Een vrouw die leeft van een bijstandsuitkering, hoeft de belastingaanslag van ruim €40.000 niet te betalen. Ze kreeg de aanslag vanwege een erfenis die ze nooit ontving. De rechter oordeelde onlangs dat de aanslag erfbelasting voor haar een buitensporige last vormt.
Bijstandsuitkering
De vrouw leeft van een uitkering en heeft geen vermogen. Haar vader overleed in 2017. Ze is enig erfgenaam en de vader had in zijn testament de zoon van een eerder overleden partner benoemd tot executeur. Maar in plaats van de erfenis ter waarde van zo’n €500.000,- af te handelen, verduistert deze man het geld. Vermoed wordt dat hij het bedrag vergokte. De vrouw heeft nooit iets ontvangen.
Belastingdienst
De vrouw procedeert al jarenlang tegen de executeur-testamentair. Ze wil inzicht krijgen in grootte van de erfenis. Zelf heeft ze nooit iets uit die nalatenschap ontvangen. De executeur werd in 2020 failliet verklaard en wordt inmiddels strafrechtelijk vervolgd. De dochter is afhankelijk van een bijstandsuitkering en heeft geen enkel vermogen.
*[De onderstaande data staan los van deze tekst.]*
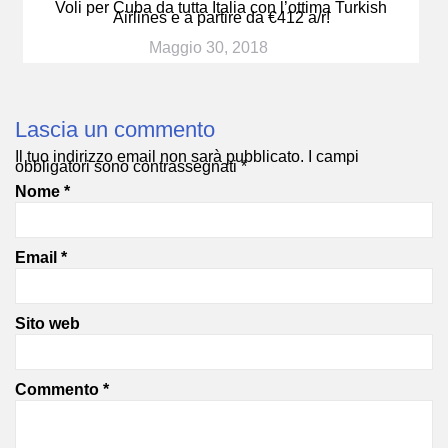
Voli per Cuba da tutta Italia con l’ottima Turkish
Airlines e a partire da €412 a/r!
Maggio 30, 2018
Lascia un commento
Il tuo indirizzo email non sarà pubblicato.
I campi
obbligatori sono contrassegnati
*
Nome
*
Email
*
Sito web
Commento
*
De vrouw kon daarom de aanslag niet betalen. Dat was voor de Belastingdienst echter geen reden de aanslag in te trekken. Zij was namelijk nog steeds erfgenaam. Nadat ze bezwaar had ingediend, werd het bedrag van ruim €80.000,- naar €48.000,- verlaagd. De reactie van de Belastinginspecteur was:
Bij het opleggen van de aanslag erfbelasting kan ik geen rekening houden met de problemen ten aanzien van de uitbetaling van de erfenis door de executeur’, schreef de inspecteur.
Naar de rechter
De vrouw ging vervolgens in beroep bij de rechter, maar het resultaat was teleurstellend. Het enige wat de rechter deed was het verlagen van de aanslag naar €40.000,-.
Opnieuw naar de rechter
De vrouw voelde zich daarom genoodzaakt om opnieuw in beroep te gaan tegen deze uitspraak. Na 5 jaar na het overlijden van haar vader, stelde het Gerechtshof haar in het gelijk. De rechter vindt de belastingaanslag in strijd met het eerste protocol van het Europees Verdrag tot Bescherming van de Rechten van de Mens. Daarin wordt het recht op eigendom geregeld. De vrouw heeft er alles aan gedaan om inzicht te krijgen in de erfenis. Ze voerde procedures tegen de executeur, vroeg zijn faillissement aan en deed aangifte. Omdat de vrouw helemaal geen geld heeft om de belastingaanslag te betalen, zou haar inkomen dalen tot onder de armoedegrens. De rechter vond dat zij zo ernstig getroffen wordt door de heffing van erfbelasting dat de aanslag voor haar een ‘individuele en buitensporige last’ vormt.

Buitensporige last
De rechter heeft niet de macht om de belastingaanslag ongedaan te maken. Dat is aan de Belastingdienst. Wel kan de rechter een uitspraak doen over de waarde van de erfenis. Die vond de rechter ‘nihil’. He dus geen erfbelasting te betalen.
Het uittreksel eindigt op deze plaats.